» Required tasks
**A)** In the passage on the CP-31398 toxicity study in dogs, what was the probable cause of death of the male dog given 50 mg/kg/day in the range-finding study?
**B)** Pick up the passage on the CP-31398 toxicity study in dogs after its final sentence and carry it forward.

» Reading passage
☆ ☆ ☆ ☆ ☆
After release from quarantine, dogs were assigned to groups of five/sex (three Main Study dogs/sex [scheduled for necropsy on Day 29] + two Recovery dogs/sex [scheduled for necropsy on Day 43]) using a computerized procedure that blocks for body weight. Dogs received daily oral (gavage) exposure to CP-31398 at doses of 0 (control), 10, 20, or 40 mg/kg/day (0, 200, 400, or 800 mg/m2/day) for 28 consecutive days, using a dosing volume of 2 ml/kg.
Doses of CP-31398 for the 28-day definitive toxicity study in dogs were selected on the basis of the results of a preliminary 14-day range-finding study in which groups of 1 dog/sex received oral administration of CP-31398 at doses of up to 50 mg/kg/day. In this range-finding study, administration of CP-31398 at 50 mg/kg/day induced mortality in one male dog; the probable cause of death was hepatic necrosis. Drug-related toxicity in dogs exposed to CP-31398 at 25 mg/kg/day was limited to minimal cytoplasmic alterations in the liver (basophilic clumping, cytoplasmic clearing); no evidence of toxicity was seen in dogs receiving CP-31398 at 5 or 10 mg/kg/day for 14 days. On the basis of these results, doses for the definitive toxicity study were selected with the expectation that clear evidence of CP-31398 toxicity would be seen in dogs receiving the high dose (40 mg/kg/day) of CP-31398, and that little or no toxicity would be seen in dogs receiving the low dose (10 mg/kg/day).
☆ ☆ ☆ ☆ ☆
Human keypoint data
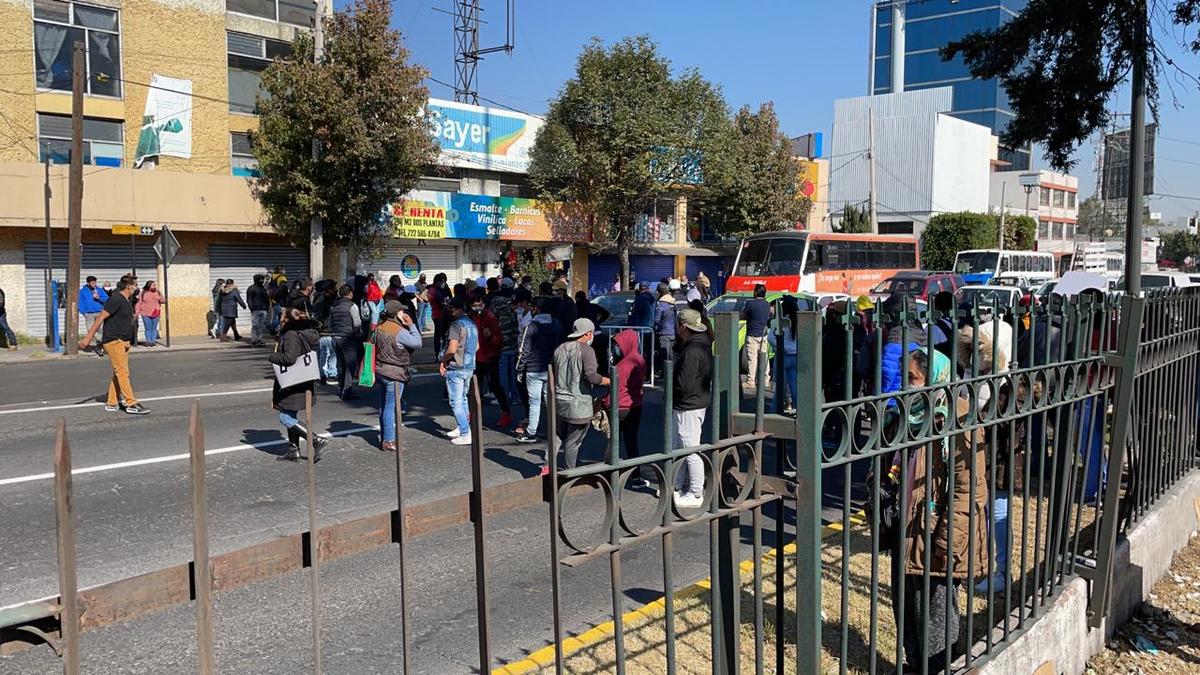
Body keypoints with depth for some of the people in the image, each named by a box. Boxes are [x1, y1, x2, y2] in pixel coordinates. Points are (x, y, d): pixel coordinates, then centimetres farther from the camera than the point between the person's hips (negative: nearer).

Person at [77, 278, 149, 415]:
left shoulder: (127, 301, 15)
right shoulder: (116, 299, -13)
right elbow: (100, 317, -16)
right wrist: (88, 337, -18)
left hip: (123, 342, 9)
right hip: (114, 341, -9)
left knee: (118, 373, 11)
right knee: (123, 372, -10)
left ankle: (112, 403, 17)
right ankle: (131, 404, -11)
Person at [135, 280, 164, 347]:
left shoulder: (158, 293, 5)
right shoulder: (143, 293, 0)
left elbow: (163, 301, -1)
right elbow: (139, 303, 1)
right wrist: (137, 312, -3)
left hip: (155, 314, 2)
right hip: (146, 314, -2)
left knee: (154, 328, 6)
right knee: (148, 328, 1)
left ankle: (153, 341, 10)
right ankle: (148, 341, 5)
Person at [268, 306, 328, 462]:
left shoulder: (291, 335, -19)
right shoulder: (304, 333, 10)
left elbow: (289, 358, -28)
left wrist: (271, 356, -12)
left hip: (292, 384, -10)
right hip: (301, 384, 10)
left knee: (286, 419, -4)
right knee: (292, 417, 18)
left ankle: (317, 440, -9)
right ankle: (294, 449, 25)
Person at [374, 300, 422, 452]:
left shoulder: (379, 328, 7)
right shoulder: (400, 332, -18)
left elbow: (372, 346, 15)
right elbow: (417, 343, -16)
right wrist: (411, 325, -8)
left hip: (380, 371, 9)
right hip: (394, 374, -8)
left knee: (384, 405, 16)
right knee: (391, 407, -4)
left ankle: (383, 437, 25)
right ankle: (388, 441, 0)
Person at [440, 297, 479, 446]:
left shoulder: (456, 325, -17)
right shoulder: (472, 324, 10)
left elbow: (452, 349, -24)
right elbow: (477, 346, 20)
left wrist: (442, 361, -10)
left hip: (456, 368, -9)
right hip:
☆ ☆ ☆ ☆ ☆
» Activity answers
**A)** Hepatic necrosis.

**B)**
Dogs were observed a minimum of twice daily to monitor their general health status. Detailed clinical examinations and body weight measurements were performed weekly, and food consumption was measured daily. Blood samples for clinical chemistry, hematology, and coagulation evaluations were collected from all surviving dogs during pre-test and on Study Days 4, 8, 15, 22, 29, and 43. Clinical chemistry, hematology, and coagulation assays were performed as described for the 28-day toxicity study in rats. Urine samples were collected on the same schedule and analyzed by dipstick and microscopy.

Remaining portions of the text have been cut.